# What you are asked to do
All of the data below should be printed again word for word, pictures excluded.

# Dataset entries

Start of Block

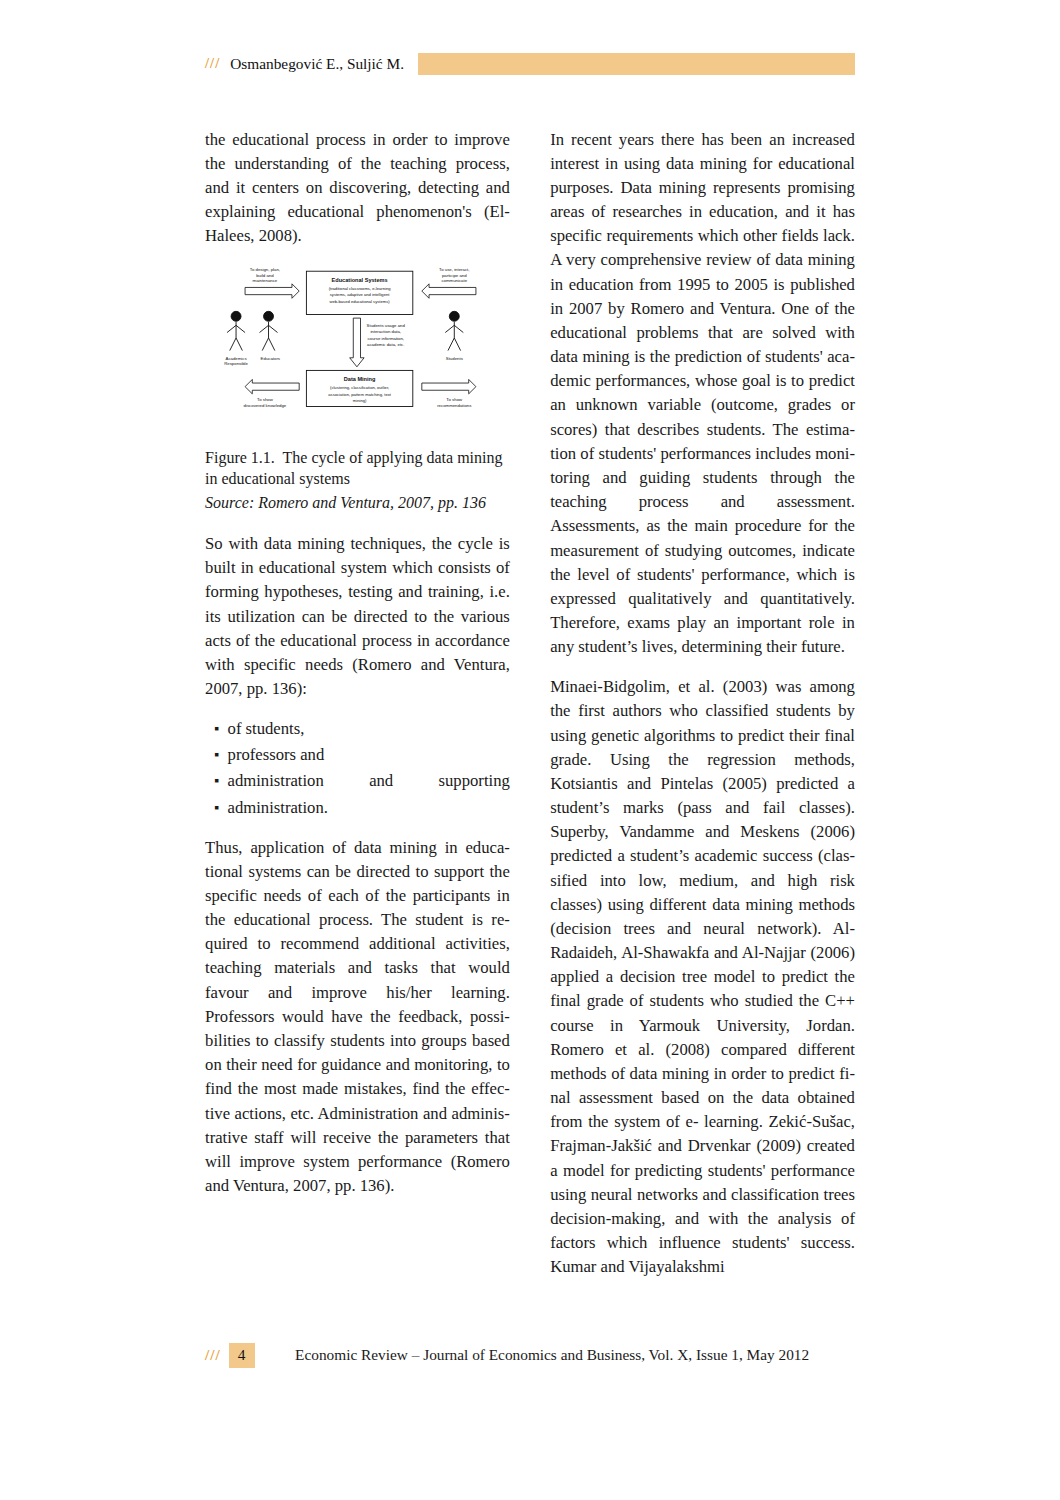/// Osmanbegović E., Suljić M.
the educational process in order to improve the understanding of the teaching process, and it centers on discovering, detecting and explaining educational phenomenon's (El-Halees, 2008).
Educational Systems (traditional classrooms, e-learning systems, adaptive and intelligent web-based educational systems) Data Mining (clustering, classification, outlier, association, pattern matching, text mining) To design, plan, build and maintenance To use, interact, participe and communicate Students usage and interaction data, course information, academic data, etc. To show discovered knowledge To show recommendations Academics Responsible Educators Students
Figure 1.1. The cycle of applying data mining in educational systems Source: Romero and Ventura, 2007, pp. 136
So with data mining techniques, the cycle is built in educational system which consists of forming hypotheses, testing and training, i.e. its utilization can be directed to the various acts of the educational process in accordance with specific needs (Romero and Ventura, 2007, pp. 136):
of students,
professors and
administration and supporting
administration.
Thus, application of data mining in educational systems can be directed to support the specific needs of each of the participants in the educational process. The student is required to recommend additional activities, teaching materials and tasks that would favour and improve his/her learning. Professors would have the feedback, possibilities to classify students into groups based on their need for guidance and monitoring, to find the most made mistakes, find the effective actions, etc. Administration and administrative staff will receive the parameters that will improve system performance (Romero and Ventura, 2007, pp. 136).
In recent years there has been an increased interest in using data mining for educational purposes. Data mining represents promising areas of researches in education, and it has specific requirements which other fields lack. A very comprehensive review of data mining in education from 1995 to 2005 is published in 2007 by Romero and Ventura. One of the educational problems that are solved with data mining is the prediction of students' academic performances, whose goal is to predict an unknown variable (outcome, grades or scores) that describes students. The estimation of students' performances includes monitoring and guiding students through the teaching process and assessment. Assessments, as the main procedure for the measurement of studying outcomes, indicate the level of students' performance, which is expressed qualitatively and quantitatively. Therefore, exams play an important role in any student’s lives, determining their future.
Minaei-Bidgolim, et al. (2003) was among the first authors who classified students by using genetic algorithms to predict their final grade. Using the regression methods, Kotsiantis and Pintelas (2005) predicted a student’s marks (pass and fail classes). Superby, Vandamme and Meskens (2006) predicted a student’s academic success (classified into low, medium, and high risk classes) using different data mining methods (decision trees and neural network). Al-Radaideh, Al-Shawakfa and Al-Najjar (2006) applied a decision tree model to predict the final grade of students who studied the C++ course in Yarmouk University, Jordan. Romero et al. (2008) compared different methods of data mining in order to predict final assessment based on the data obtained from the system of e- learning. Zekić-Sušac, Frajman-Jakšić and Drvenkar (2009) created a model for predicting students' performance using neural networks and classification trees decision-making, and with the analysis of factors which influence students' success. Kumar and Vijayalakshmi
/// 4 Economic Review – Journal of Economics and Business, Vol. X, Issue 1, May 2012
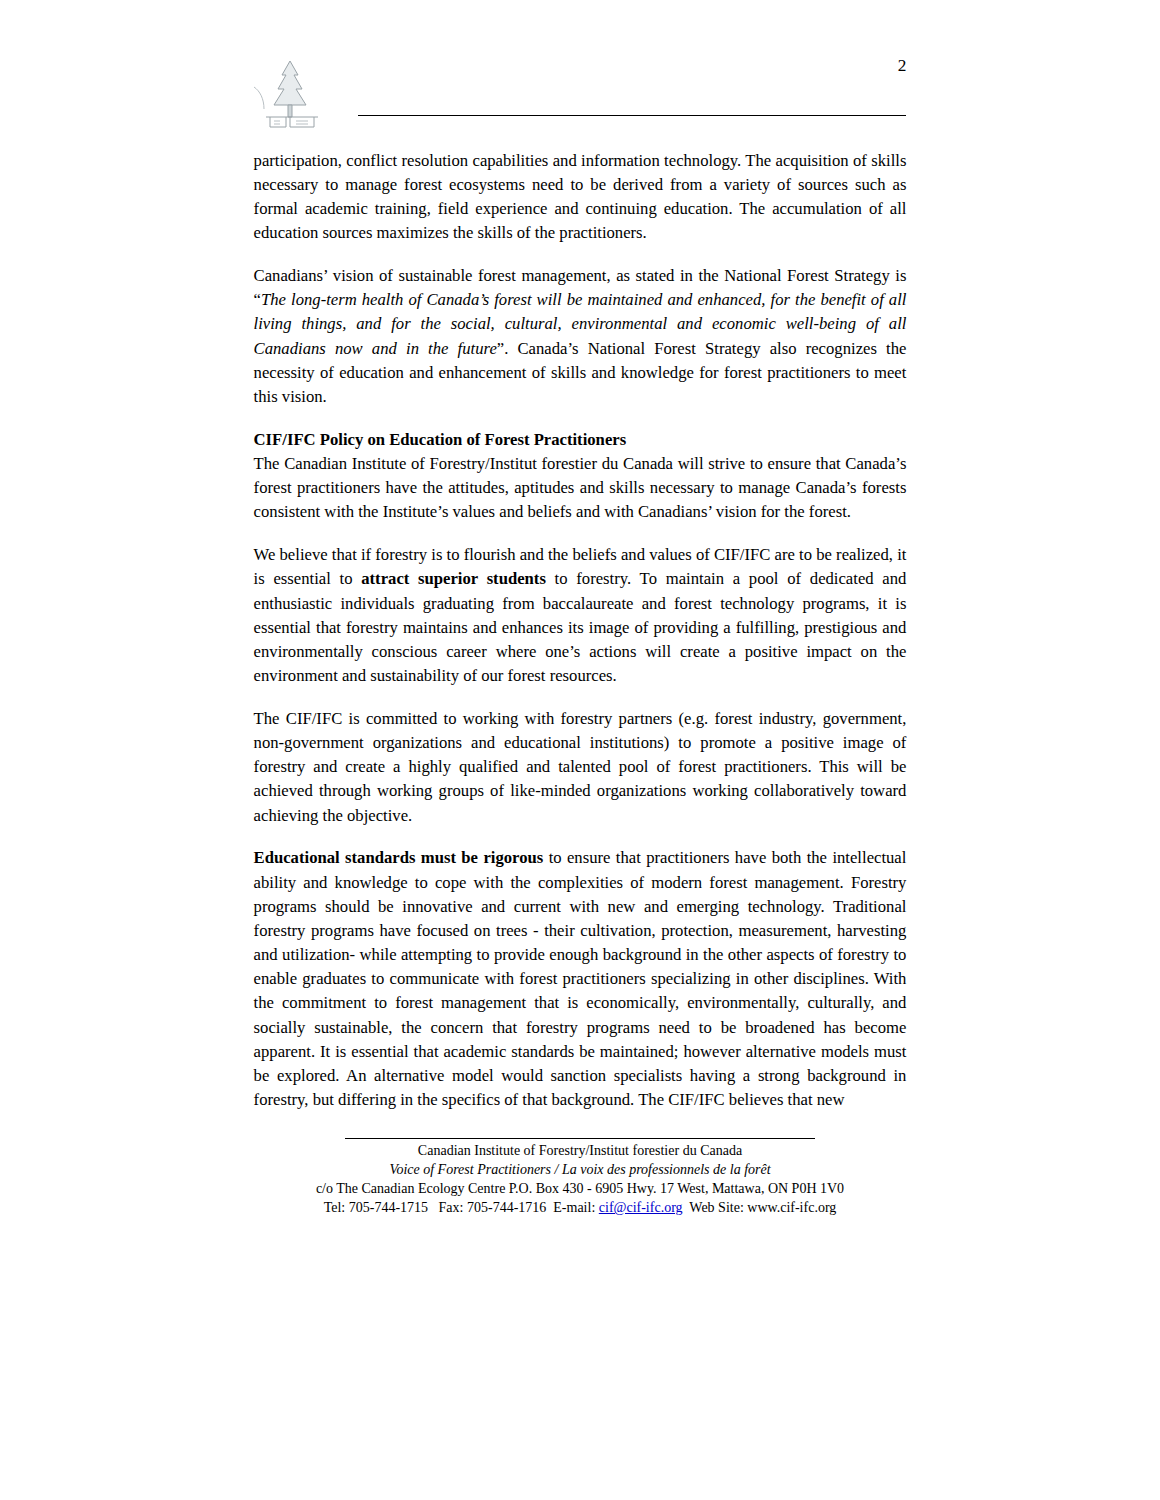2
participation, conflict resolution capabilities and information technology. The acquisition of skills necessary to manage forest ecosystems need to be derived from a variety of sources such as formal academic training, field experience and continuing education. The accumulation of all education sources maximizes the skills of the practitioners.
Canadians’ vision of sustainable forest management, as stated in the National Forest Strategy is “The long-term health of Canada’s forest will be maintained and enhanced, for the benefit of all living things, and for the social, cultural, environmental and economic well-being of all Canadians now and in the future”. Canada’s National Forest Strategy also recognizes the necessity of education and enhancement of skills and knowledge for forest practitioners to meet this vision.
CIF/IFC Policy on Education of Forest Practitioners
The Canadian Institute of Forestry/Institut forestier du Canada will strive to ensure that Canada’s forest practitioners have the attitudes, aptitudes and skills necessary to manage Canada’s forests consistent with the Institute’s values and beliefs and with Canadians’ vision for the forest.
We believe that if forestry is to flourish and the beliefs and values of CIF/IFC are to be realized, it is essential to attract superior students to forestry. To maintain a pool of dedicated and enthusiastic individuals graduating from baccalaureate and forest technology programs, it is essential that forestry maintains and enhances its image of providing a fulfilling, prestigious and environmentally conscious career where one’s actions will create a positive impact on the environment and sustainability of our forest resources.
The CIF/IFC is committed to working with forestry partners (e.g. forest industry, government, non-government organizations and educational institutions) to promote a positive image of forestry and create a highly qualified and talented pool of forest practitioners. This will be achieved through working groups of like-minded organizations working collaboratively toward achieving the objective.
Educational standards must be rigorous to ensure that practitioners have both the intellectual ability and knowledge to cope with the complexities of modern forest management. Forestry programs should be innovative and current with new and emerging technology. Traditional forestry programs have focused on trees - their cultivation, protection, measurement, harvesting and utilization- while attempting to provide enough background in the other aspects of forestry to enable graduates to communicate with forest practitioners specializing in other disciplines. With the commitment to forest management that is economically, environmentally, culturally, and socially sustainable, the concern that forestry programs need to be broadened has become apparent. It is essential that academic standards be maintained; however alternative models must be explored. An alternative model would sanction specialists having a strong background in forestry, but differing in the specifics of that background. The CIF/IFC believes that new
Canadian Institute of Forestry/Institut forestier du Canada
Voice of Forest Practitioners / La voix des professionnels de la forêt
c/o The Canadian Ecology Centre P.O. Box 430 - 6905 Hwy. 17 West, Mattawa, ON P0H 1V0
Tel: 705-744-1715 Fax: 705-744-1716 E-mail: cif@cif-ifc.org Web Site: www.cif-ifc.org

End of Block

# Your response
/// Osmanbegović E., Suljić M.
the educational process in order to improve the understanding of the teaching process, and it centers on discovering, detecting and explaining educational phenomenon's (El-Halees, 2008).
Educational Systems (traditional classrooms, e-learning systems, adaptive and intelligent web-based educational systems) Data Mining (clustering, classification, outlier, association, pattern matching, text mining) To design, plan, build and maintenance To use, interact, participe and communicate Students usage and interaction data, course information, academic data, etc. To show discovered knowledge To show recommendations Academics Responsible Educators Students
Figure 1.1. The cycle of applying data mining in educational systems Source: Romero and Ventura, 2007, pp. 136
So with data mining techniques, the cycle is built in educational system which consists of forming hypotheses, testing and training, i.e. its utilization can be directed to the various acts of the educational process in accordance with specific needs (Romero and Ventura, 2007, pp. 136):
of students,
professors and
administration and supporting
administration.
Thus, application of data mining in educational systems can be directed to support the specific needs of each of the participants in the educational process. The student is required to recommend additional activities, teaching materials and tasks that would favour and improve his/her learning. Professors would have the feedback, possibilities to classify students into groups based on their need for guidance and monitoring, to find the most made mistakes, find the effective actions, etc. Administration and administrative staff will receive the parameters that will improve system performance (Romero and Ventura, 2007, pp. 136).
In recent years there has been an increased interest in using data mining for educational purposes. Data mining represents promising areas of researches in education, and it has specific requirements which other fields lack. A very comprehensive review of data mining in education from 1995 to 2005 is published in 2007 by Romero and Ventura. One of the educational problems that are solved with data mining is the prediction of students' academic performances, whose goal is to predict an unknown variable (outcome, grades or scores) that describes students. The estimation of students' performances includes monitoring and guiding students through the teaching process and assessment. Assessments, as the main procedure for the measurement of studying outcomes, indicate the level of students' performance, which is expressed qualitatively and quantitatively. Therefore, exams play an important role in any student’s lives, determining their future.
Minaei-Bidgolim, et al. (2003) was among the first authors who classified students by using genetic algorithms to predict their final grade. Using the regression methods, Kotsiantis and Pintelas (2005) predicted a student’s marks (pass and fail classes). Superby, Vandamme and Meskens (2006) predicted a student’s academic success (classified into low, medium, and high risk classes) using different data mining methods (decision trees and neural network). Al-Radaideh, Al-Shawakfa and Al-Najjar (2006) applied a decision tree model to predict the final grade of students who studied the C++ course in Yarmouk University, Jordan. Romero et al. (2008) compared different methods of data mining in order to predict final assessment based on the data obtained from the system of e- learning. Zekić-Sušac, Frajman-Jakšić and Drvenkar (2009) created a model for predicting students' performance using neural networks and classification trees decision-making, and with the analysis of factors which influence students' success. Kumar and Vijayalakshmi
/// 4 Economic Review – Journal of Economics and Business, Vol. X, Issue 1, May 2012
2
participation, conflict resolution capabilities and information technology. The acquisition of skills necessary to manage forest ecosystems need to be derived from a variety of sources such as formal academic training, field experience and continuing education. The accumulation of all education sources maximizes the skills of the practitioners.
Canadians’ vision of sustainable forest management, as stated in the National Forest Strategy is “The long-term health of Canada’s forest will be maintained and enhanced, for the benefit of all living things, and for the social, cultural, environmental and economic well-being of all Canadians now and in the future”. Canada’s National Forest Strategy also recognizes the necessity of education and enhancement of skills and knowledge for forest practitioners to meet this vision.
CIF/IFC Policy on Education of Forest Practitioners
The Canadian Institute of Forestry/Institut forestier du Canada will strive to ensure that Canada’s forest practitioners have the attitudes, aptitudes and skills necessary to manage Canada’s forests consistent with the Institute’s values and beliefs and with Canadians’ vision for the forest.
We believe that if forestry is to flourish and the beliefs and values of CIF/IFC are to be realized, it is essential to attract superior students to forestry. To maintain a pool of dedicated and enthusiastic individuals graduating from baccalaureate and forest technology programs, it is essential that forestry maintains and enhances its image of providing a fulfilling, prestigious and environmentally conscious career where one’s actions will create a positive impact on the environment and sustainability of our forest resources.
The CIF/IFC is committed to working with forestry partners (e.g. forest industry, government, non-government organizations and educational institutions) to promote a positive image of forestry and create a highly qualified and talented pool of forest practitioners. This will be achieved through working groups of like-minded organizations working collaboratively toward achieving the objective.
Educational standards must be rigorous to ensure that practitioners have both the intellectual ability and knowledge to cope with the complexities of modern forest management. Forestry programs should be innovative and current with new and emerging technology. Traditional forestry programs have focused on trees - their cultivation, protection, measurement, harvesting and utilization- while attempting to provide enough background in the other aspects of forestry to enable graduates to communicate with forest practitioners specializing in other disciplines. With the commitment to forest management that is economically, environmentally, culturally, and socially sustainable, the concern that forestry programs need to be broadened has become apparent. It is essential that academic standards be maintained; however alternative models must be explored. An alternative model would sanction specialists having a strong background in forestry, but differing in the specifics of that background. The CIF/IFC believes that new
Canadian Institute of Forestry/Institut forestier du Canada
Voice of Forest Practitioners / La voix des professionnels de la forêt
c/o The Canadian Ecology Centre P.O. Box 430 - 6905 Hwy. 17 West, Mattawa, ON P0H 1V0
Tel: 705-744-1715 Fax: 705-744-1716 E-mail: cif@cif-ifc.org Web Site: www.cif-ifc.org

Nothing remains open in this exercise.